Could anyone simply this for me, or give me any suggestions for things to
try/do/write to make this possible?


You could try this (untested):

BEGIN {
my $log_file = ;
open STDOUT, '>', '/some/dir/logfile' or die "Cannot redirect
STDOUT: $!";
open STDERR, ">&STDOUT"              or die "Cannot dup STDOUT: $!";
}

Oops, I pushed the send button too quickly, that should be:

BEGIN {
open STDOUT, '>', '/some/dir/logfile' or die "Cannot redirect STDOUT: $!";
open STDERR, ">&STDOUT" or die "Cannot dup STDOUT: $!";
}



John
--
use Perl;
program
fulfillment

Manish Sapariya
I use screen as my tool to deal with unstable network connection.
Its command line version of vncviewer.

Screen dameon allows me to reconnect the previously opened screen,
if I by mistake detache or exit the current shell, or network forces
my connection down.

I assume a non-perlish solution will do.

regards,
Manish


On 06/24/2005 10:58 PM, Dan wrote:
QUOTE
Hi
I've written a perl program which, when executed, fork()'s into the
background, doing it's job, so that the ssh session which executed it can be
closed.
The dilemma I have is the program crashes on random occasions due to an
unknown bug which I can't trace.
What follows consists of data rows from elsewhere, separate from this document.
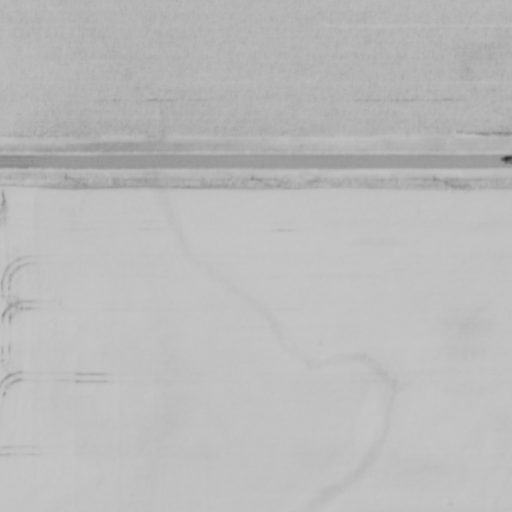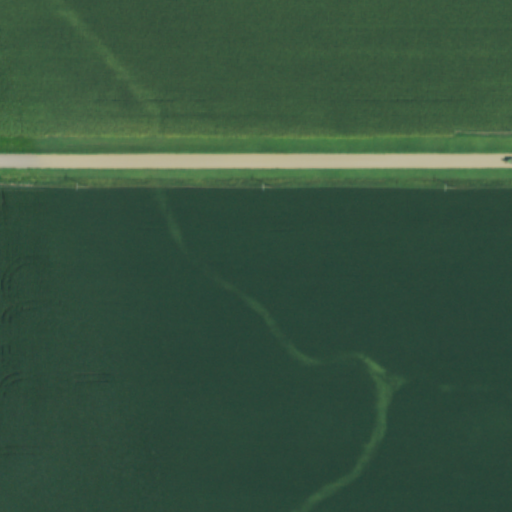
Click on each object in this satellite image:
road: (256, 159)
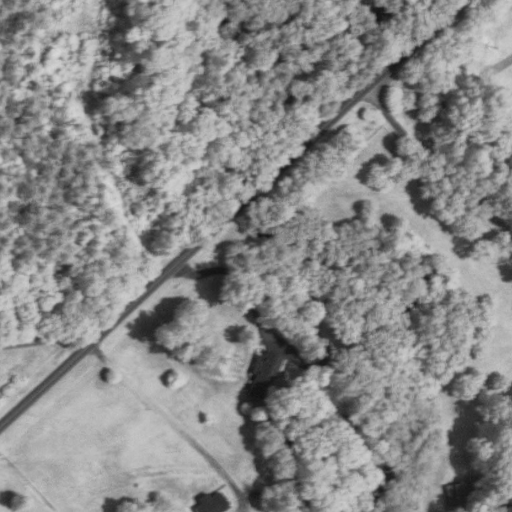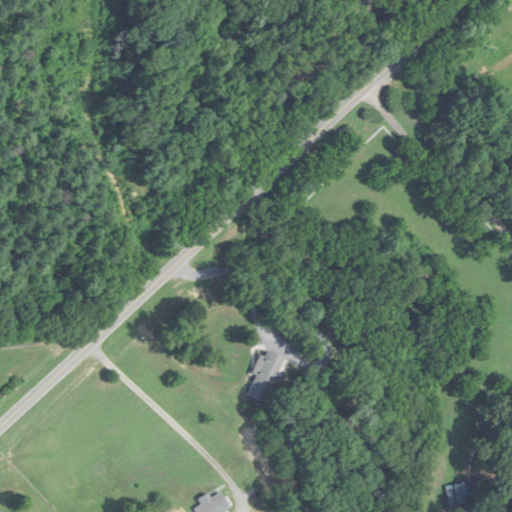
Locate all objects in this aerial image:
road: (433, 164)
road: (245, 200)
road: (229, 215)
road: (236, 273)
building: (263, 377)
road: (173, 419)
building: (210, 504)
The only method I would have of catching
the bug is to execute it in an ssh terminal and leave it open until it
crashes (which could be hours, days, or weeks). My connection's not the
stablest in the world, so this session may end up being prematurely
disconnected, and I'd still lose the output.
Is there a way or saying that every STDOUT, STDERR, die(), exit(), and any
error messages can be appended to a specified logfile, so I can maybe track
this bug? I've done a search on google for logging STDOUT and things, most
results of which give me modules which I don't really understand how it
would work.
Could anyone simply this for me, or give me any suggestions for things to
try/do/write to make this possible?

Many thanks in advance.

Dan



Luke Bakken
Manish Sapariya wrote:
QUOTE
I use screen as my tool to deal with unstable network connection.
Its command line version of vncviewer.

Screen dameon allows me to reconnect the previously opened screen,
if I by mistake detache or exit the current shell, or network forces
my connection down.

Hear hear I was going to suggest the same. 'screen' is a great program!